The cool thing about cool weather is that there is some stuff you can still get in the ground and get a jump on spring. In my Connecticut zone, you can get some great early garlic (June) by planting a crop in the fall.
Now.. the secret to good fall garlic planting?
And in my case I may have blown it, but we’ll see. I’ve got myself a resilient, feisty garlic type (russian red.. spicy and delicious) and I think it’s going to be okay. But.. tonight… the frost comes. The trick to garlic timing is that you want to get it in the ground and give it some time to settle in a bit, but you don’t want it to be so warm that the garlic starts to grow. Some roots.. sure. That’s fine. But the start of a neck? Probably bad.

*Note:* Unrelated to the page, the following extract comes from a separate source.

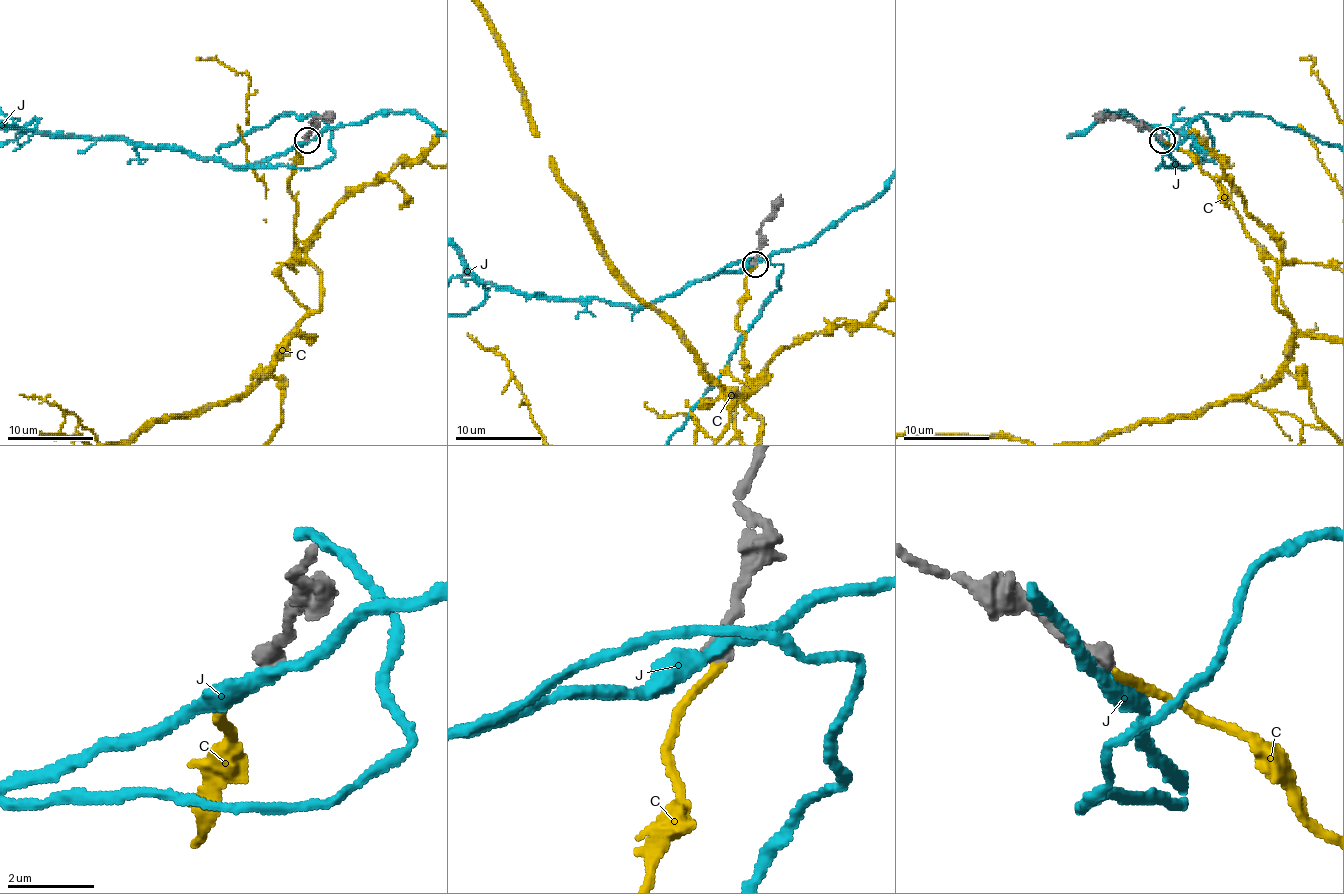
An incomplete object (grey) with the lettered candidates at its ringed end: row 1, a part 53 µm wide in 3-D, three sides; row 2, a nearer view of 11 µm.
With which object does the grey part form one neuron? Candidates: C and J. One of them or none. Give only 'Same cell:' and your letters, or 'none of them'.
Same cell: C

Ideally I would have gotten these guys in the dirt maybe a week or two ago, but my beds are raised and should be okay through this freeze/frost. We’ll see.
Here’s how you do it.
- Break apart the full garlic bulb into individual cloves.
- Plant each garlic clove an inch or two into the ground.
- The pointy side should point.. up. The root side is usually a little flatter.
- Cover em up with some dirt.
- In my case, I added some nice maple leaves on top with some straw just to serve as an insulator for these first few weeks.
- In the spring, they’ll start growing nicely.
- Enjoy some scape! Grow a hard neck variety and you’ll get this extra bit of yumminess. (The scape is essentially the neck, but it’s cut early and eaten.. also helps the garlic to keep growing.)